The New 2011 Florida Pro-Gun Laws summarized

Saturday, June 18, 2011

The New 2011 Florida Pro-Gun Laws summarized

         Florida’s governor, Rick Scott, on Friday, June 17, 2011, signed the last of the three pro-firearm bills passed by the Legislature in 2011. These new laws vary, but understanding them are of critical importance to the entire firearms community. Here’s the short, but concise explanation:

SB 234: This modifies Florida Statute 790.053 (prohibitions on open carry) to allow a CWP holder to "briefly and openly display" their firearm to another person(s) so long as it is not done in an angry or threatening manner – unless in necessary self defense. The bill started as an attempt to allow total "open carry" of firearms by all CWP holders, but the majority of Floridians both within and outside the firearms community – weren’t in favor of that. Likewise, an alleged purpose of the revision was to protect CWP holders from unintentional and inadvertent exposure of their firearm. However, that was already protected under case law (ie: "lack of scienter").

      However,  this new law goes far beyond inadvertent disclosure – and allows a brief -- but intentional exposure. Important in the wording was the obvious elimination of the two "trouble words" found in Florida Statute 790.10 (Improper Exhibition), by eliminating the words "rude" and "careless" from the new subsection in 790.053. Important things to remember in this revision – it only applies to firearms. Thus, the horribly worded "improper exhibition" law (790.10) may still cause problems with other weapons.
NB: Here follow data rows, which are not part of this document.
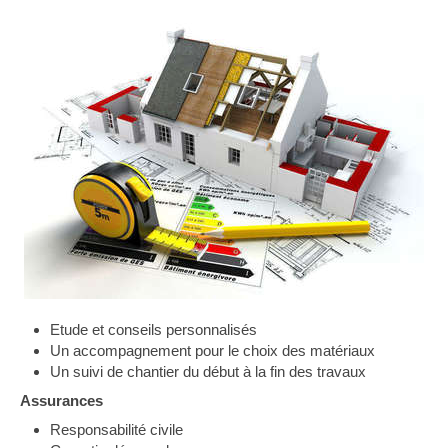
Etude et conseils personnalisés
Un accompagnement pour le choix des matériaux
Un suivi de chantier du début à la fin des travaux
Assurances
Responsabilité civile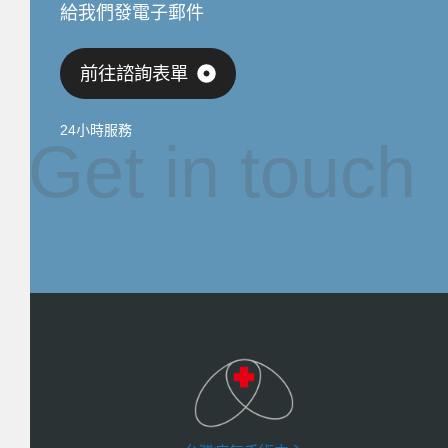
給我們發電子郵件
前往諮詢表單
24小時服務
Get in touch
A different section of this new law repealed Florida Statute 790.28 – so that it is now legal to purchase a rifle or shotgun in a non-contiguous state pursuant to federal law.

HB155: This law provides a certain amount of "medical privacy" to prevent medical and emergency personnel from inquiring about firearms ownership unless they have a "good faith" belief it is necessary in treatment, and also prevents an insurance company from raising rates or denying coverage because of an insured’s ownership of firearms or ammunition.
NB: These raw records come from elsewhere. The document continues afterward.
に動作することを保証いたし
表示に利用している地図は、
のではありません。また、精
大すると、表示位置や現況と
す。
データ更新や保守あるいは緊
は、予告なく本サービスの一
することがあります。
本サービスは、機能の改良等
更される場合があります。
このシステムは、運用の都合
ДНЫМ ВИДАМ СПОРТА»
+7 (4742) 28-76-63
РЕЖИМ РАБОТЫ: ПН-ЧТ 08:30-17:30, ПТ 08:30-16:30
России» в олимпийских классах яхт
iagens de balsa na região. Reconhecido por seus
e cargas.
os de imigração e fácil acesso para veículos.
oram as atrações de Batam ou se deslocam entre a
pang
HB45: This law revised Florida Statute 790.33  (ie:  the "preemption" statute), big time, however,  the effective date is October 1, 2011 -- so there are a few months to go before it takes effect:

       The background was that the Legislature was faced with a myriad of complaints about local governments and administrative agencies writing ordinances and rules that restricted firearms and ammunition use and possession – and substantially interfered and conflicted with the Legislature’s sole power to make laws concerning this area. So,  while the previous version did hold that all ordinances dealing with firearms or ammunition were void and unlawful, the revision extended this to all administrative agencies and all rules and regulations of any type, including state agencies with the exception of regulations by the FFWCC affecting the taking of wildlife, and any ranges it manages; and also allowing governments to set regulations for employees while on duty.    Moreover,  another big change is that any citizen or organization that is affected by such an allegedly unlawful rule, regulation, or ordinance may sue in a court of law for injunctive and declaratory relief and/or damages – and if they win – not only do they get the ordinance or rule tossed out – they also get their court costs, attorney fees, and legal interest. If they lose – it appears the statute will likely bar attorney fees for the defendant unless the suit was utterly frivolous! Major stuff!

      Again -- this statute only applies to firearms and ammunition -- not other weapons.  However,  local governments are still restricted from passing laws that conflict with Florida Statutes -- although those other local laws will be presumed constitutional unless overturned in a court of law.

copyright 2011 by jon gutmacher

7 comments:

Anonymous said...
Am I reading you blog about SB234 corectly and allows a brief -- but intentional exposure so the law now allows intentional exposure? can you give a scenario as to when this applys. Thanks as always you keep us all safe.
Jon H. Gutmacher said...
The blog states the correct law. I will decline on scenarios.
Anonymous said...
Jon, I'm still confused by the new law and the legal meaning of "briefly". Is there any case law defining it or any other legal definition? I'm looking forward to your next edition which will hopefully explain this better.
Anonymous said...
Since the law is so very new - don't expect any appellate decisions for quite some time. "Briefly" should be interpreted as just that -- a quick, momentary showing of the firearm for a lawful purpose. Since the term is obviously vague - the courts will likely use an objectively reasonable period of time. I would therefore be cautious on not trying to push the limit on this. A true "grey" area.
Anonymous said...
How about you are standing outside the local star mega bucks coffee shop and your friend shows up, he asks "hey did you get that awesome new mega defense 9mm you were looking at?" You say "yep, wearing it right now", pulling your jacket back to briefly show your new pride and joy to your friend... legal? Seems like yes to me
Anonymous said...
While the law seems clear on this point, and the answer to me is a definite "yes" - I urge caution as exposure in public places where a non-gunowning onlooker sees the action - can lead to issues with police who do not know, understand, or care about the law - or are just being cautious. jhg
Anonymous said...
What happened with the portion of the bill regarding carrying on college campuses?